Investir dans le développement de la petite enfance est essentiel à l'épanouissement des communautés, selon l'ONU

5 octobre 2016

Environ 249 millions d'enfants de moins de cinq ans dans les pays à faible revenu et à revenu intermédiaire sont confrontés à un risque élevé de faible développement en raison de l'extrême pauvreté et de retards de croissance, selon une nouvelle série d'articles scientifiques soutenue par l'ONU et publiée par la revue médicale The Lancet.

« Investir dans les jeunes enfants est un impératif moral, économique et social », a déclaré la Directrice générale de l'Organisation mondiale de la santé (OMS), le Dr Margaret Chan. « Les Objectifs de développement durable (ODD) ont fourni une vision prometteuse sur la santé des enfants et des adolescents, mais la volonté politique et l'augmentation des investissements dans le développement de la petite enfance sont nécessaires pour assurer que ces objectifs ambitieux soient atteints », a souligné la chef de l'OMS, qui, avec le Fonds des Nations Unies pour l'enfance (UNICEF) et la Banque mondiale, a contribué et proposé des conseils à la série.

Selon les trois organisations, la série d'articles montre que des interventions dans le développement de la petite enfance encourageant des soins en matière de santé, de nutrition, de sécurité et d'apprentissage précoce ne coûteraient environ qu'un demi dollar par enfant et par an, lorsqu'ils sont associés à des services déjà existants en matière de santé.

« Il est temps d'agir maintenant », a déclaré l'un des co-auteurs de la série, Linda M. Richter, du Centre d'excellence en développement humain à l'Université de Witwatersrand à Johannesburg, en Afrique du Sud. « Nous espérons que les éléments de preuve apportés par cette série d'articles aideront les pays à atteindre plus de femmes enceintes et de jeunes enfants avec des services qui ont le potentiel d'améliorer considérablement les résultats du développement pour les enfants, ainsi que leur santé, bien-être et productivité économique lorsqu'ils seront adultes », a-t-elle souhaité.

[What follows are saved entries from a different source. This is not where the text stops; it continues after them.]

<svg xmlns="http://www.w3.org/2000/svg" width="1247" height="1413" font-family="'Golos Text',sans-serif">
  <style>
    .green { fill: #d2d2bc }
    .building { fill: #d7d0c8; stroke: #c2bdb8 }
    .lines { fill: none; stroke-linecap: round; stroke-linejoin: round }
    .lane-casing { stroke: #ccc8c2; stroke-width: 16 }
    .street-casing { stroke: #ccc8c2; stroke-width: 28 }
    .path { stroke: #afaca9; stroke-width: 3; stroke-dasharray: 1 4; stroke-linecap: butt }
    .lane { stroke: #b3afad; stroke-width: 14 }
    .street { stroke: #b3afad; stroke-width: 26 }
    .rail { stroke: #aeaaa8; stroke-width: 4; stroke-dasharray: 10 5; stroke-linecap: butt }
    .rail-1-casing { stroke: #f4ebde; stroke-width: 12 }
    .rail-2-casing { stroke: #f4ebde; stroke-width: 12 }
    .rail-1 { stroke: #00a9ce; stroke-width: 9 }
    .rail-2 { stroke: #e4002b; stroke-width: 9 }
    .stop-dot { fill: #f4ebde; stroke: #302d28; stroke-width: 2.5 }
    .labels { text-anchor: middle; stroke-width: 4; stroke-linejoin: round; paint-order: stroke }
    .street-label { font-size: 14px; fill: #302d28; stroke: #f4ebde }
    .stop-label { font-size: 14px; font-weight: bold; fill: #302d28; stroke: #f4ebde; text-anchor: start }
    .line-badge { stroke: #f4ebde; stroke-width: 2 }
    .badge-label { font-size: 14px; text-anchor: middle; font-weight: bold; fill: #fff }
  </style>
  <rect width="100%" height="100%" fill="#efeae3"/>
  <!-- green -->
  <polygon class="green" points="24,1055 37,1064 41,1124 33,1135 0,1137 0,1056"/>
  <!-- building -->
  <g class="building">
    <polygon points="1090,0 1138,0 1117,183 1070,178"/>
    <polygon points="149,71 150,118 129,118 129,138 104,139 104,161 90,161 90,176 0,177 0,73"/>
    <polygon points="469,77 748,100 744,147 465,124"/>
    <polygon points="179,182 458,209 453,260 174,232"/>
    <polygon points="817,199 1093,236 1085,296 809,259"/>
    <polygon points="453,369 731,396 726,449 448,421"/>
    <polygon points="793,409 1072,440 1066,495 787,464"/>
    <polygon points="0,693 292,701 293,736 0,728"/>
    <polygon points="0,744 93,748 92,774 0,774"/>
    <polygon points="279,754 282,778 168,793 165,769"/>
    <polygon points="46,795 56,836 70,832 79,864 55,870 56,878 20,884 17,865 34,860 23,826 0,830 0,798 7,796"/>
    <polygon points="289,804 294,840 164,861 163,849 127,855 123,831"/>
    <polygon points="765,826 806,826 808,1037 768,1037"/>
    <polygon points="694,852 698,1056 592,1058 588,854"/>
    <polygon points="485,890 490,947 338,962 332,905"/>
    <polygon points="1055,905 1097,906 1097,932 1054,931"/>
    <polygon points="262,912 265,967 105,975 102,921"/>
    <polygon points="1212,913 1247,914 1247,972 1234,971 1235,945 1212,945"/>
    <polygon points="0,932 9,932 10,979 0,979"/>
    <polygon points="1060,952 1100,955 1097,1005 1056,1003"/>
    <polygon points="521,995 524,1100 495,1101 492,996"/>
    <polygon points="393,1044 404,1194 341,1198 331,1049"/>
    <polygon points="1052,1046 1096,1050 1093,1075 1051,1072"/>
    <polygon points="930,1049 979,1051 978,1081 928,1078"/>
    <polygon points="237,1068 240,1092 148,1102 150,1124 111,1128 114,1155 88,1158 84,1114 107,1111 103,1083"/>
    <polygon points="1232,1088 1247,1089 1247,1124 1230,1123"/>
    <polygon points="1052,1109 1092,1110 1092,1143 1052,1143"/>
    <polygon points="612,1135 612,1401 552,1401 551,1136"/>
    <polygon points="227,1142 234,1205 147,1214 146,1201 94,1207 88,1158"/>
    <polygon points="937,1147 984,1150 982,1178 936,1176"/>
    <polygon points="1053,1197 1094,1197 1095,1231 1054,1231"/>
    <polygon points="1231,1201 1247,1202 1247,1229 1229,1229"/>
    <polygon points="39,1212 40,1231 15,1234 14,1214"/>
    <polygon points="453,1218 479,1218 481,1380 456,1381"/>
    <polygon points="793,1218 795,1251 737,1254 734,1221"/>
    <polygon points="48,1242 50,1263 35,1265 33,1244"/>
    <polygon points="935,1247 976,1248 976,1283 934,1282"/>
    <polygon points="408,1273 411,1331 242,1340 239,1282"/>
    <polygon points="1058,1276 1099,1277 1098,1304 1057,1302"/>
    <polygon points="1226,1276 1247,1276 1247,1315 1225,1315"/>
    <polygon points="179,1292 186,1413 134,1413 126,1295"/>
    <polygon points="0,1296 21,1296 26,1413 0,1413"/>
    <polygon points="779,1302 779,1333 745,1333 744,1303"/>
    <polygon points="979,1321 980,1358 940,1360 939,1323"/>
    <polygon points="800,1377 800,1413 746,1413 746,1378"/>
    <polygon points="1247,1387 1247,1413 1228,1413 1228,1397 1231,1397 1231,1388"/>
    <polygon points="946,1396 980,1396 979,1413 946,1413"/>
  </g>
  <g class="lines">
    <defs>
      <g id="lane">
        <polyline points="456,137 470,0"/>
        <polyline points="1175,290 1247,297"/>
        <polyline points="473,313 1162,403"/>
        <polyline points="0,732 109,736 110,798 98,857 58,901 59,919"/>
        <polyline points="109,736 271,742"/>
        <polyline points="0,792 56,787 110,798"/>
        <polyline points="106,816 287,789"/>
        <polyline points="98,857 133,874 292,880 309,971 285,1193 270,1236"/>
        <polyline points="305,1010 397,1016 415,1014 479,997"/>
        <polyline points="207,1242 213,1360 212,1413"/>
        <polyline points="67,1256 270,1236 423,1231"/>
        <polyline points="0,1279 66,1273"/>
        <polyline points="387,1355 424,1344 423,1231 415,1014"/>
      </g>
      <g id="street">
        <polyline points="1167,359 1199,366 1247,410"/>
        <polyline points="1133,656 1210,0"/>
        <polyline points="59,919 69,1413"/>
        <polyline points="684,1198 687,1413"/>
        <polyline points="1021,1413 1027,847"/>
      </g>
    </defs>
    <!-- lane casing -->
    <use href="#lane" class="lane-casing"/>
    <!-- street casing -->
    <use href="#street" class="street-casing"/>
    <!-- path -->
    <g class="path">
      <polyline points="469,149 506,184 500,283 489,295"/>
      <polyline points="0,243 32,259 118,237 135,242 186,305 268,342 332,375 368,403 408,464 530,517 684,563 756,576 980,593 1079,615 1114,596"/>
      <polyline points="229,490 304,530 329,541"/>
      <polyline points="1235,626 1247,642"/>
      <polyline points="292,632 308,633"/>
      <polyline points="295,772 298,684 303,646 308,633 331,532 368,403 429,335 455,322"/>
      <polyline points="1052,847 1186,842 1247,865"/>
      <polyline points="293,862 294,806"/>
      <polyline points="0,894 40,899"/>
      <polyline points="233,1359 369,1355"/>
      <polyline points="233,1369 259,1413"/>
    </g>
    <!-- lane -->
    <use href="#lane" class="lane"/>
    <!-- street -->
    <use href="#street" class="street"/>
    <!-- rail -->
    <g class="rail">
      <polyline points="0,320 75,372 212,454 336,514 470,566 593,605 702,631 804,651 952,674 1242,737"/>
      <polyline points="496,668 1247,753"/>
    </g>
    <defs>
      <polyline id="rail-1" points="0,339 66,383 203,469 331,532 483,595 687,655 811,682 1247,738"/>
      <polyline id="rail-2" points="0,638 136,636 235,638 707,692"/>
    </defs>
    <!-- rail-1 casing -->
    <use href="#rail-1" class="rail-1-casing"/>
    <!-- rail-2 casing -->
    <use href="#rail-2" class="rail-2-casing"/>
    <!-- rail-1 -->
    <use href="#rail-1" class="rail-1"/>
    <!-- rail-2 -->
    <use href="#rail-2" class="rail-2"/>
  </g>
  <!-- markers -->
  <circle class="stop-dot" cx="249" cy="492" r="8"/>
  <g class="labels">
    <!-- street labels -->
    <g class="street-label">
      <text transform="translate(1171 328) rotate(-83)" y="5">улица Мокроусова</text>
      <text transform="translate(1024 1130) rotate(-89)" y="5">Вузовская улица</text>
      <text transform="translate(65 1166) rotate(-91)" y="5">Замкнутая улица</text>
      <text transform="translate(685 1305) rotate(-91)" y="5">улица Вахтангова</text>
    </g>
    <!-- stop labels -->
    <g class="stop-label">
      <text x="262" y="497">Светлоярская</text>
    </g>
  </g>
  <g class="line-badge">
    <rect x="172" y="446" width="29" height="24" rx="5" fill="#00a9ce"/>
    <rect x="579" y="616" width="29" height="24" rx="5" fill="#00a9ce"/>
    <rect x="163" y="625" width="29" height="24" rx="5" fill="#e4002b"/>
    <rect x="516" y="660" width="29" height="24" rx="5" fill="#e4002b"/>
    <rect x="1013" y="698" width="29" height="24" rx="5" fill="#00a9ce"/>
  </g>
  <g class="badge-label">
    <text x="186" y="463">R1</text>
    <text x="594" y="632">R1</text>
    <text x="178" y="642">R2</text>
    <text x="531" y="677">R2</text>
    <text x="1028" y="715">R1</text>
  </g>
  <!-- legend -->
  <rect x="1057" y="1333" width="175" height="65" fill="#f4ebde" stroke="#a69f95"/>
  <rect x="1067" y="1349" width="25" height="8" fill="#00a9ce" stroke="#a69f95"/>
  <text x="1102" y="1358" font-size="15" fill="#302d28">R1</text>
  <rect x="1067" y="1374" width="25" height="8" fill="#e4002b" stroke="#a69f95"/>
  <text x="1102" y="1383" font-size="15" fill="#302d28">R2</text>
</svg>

La recherche montre que le cerveau d'un enfant se développe plus rapidement au cours des deux à trois premières années de son existence plutôt qu'à tout autre moment dans la vie. Ces premières années sont aussi une période critique en termes d'adaptabilité et de réactivité aux interventions. Lorsque les jeunes enfants sont privés de nutrition, de stimulation et de protection, les effets néfastes peuvent nuire à long terme aux familles et aux communautés

« La science et l'économie penchent nettement du côté de l'investissement dans les 1.000 premiers jours de la vie d'un enfant, en commençant par la grossesse d'une femme », a déclaré le Vice-président du développement humain à la Banque mondiale, Keith Hansen.

Le Directeur exécutif de l'UNICEF, Anthony Lake, s'est fait l'écho de ce diagnostic soulignant que « la science nous montre que ce que vivent les enfants dans les premiers jours et années de leur vie façonne et définit leur avenir ».

« Nous devons transformer cette science en une sonnette d'alarme - parce que le développement de millions d'enfants est en danger. À l'heure actuelle, 43% des enfants dans les pays à revenu faible ou intermédiaire risquent de ne pas atteindre leur potentiel cognitif », a précisé M. Lake. « Aucun pays ne peut risquer de perdre près de la moitié du potentiel du cerveau de ses citoyens les plus jeunes – encore moins les pays à revenu faible et intermédiaire », a-t-il ajouté.

Les auteurs de la série proposent plusieurs façons d'accroître le soutien aux services de développement de la petite enfance, notamment la création d'environnements favorables aux familles pour la dispense de soins aux jeunes enfants et le développement de la recherche.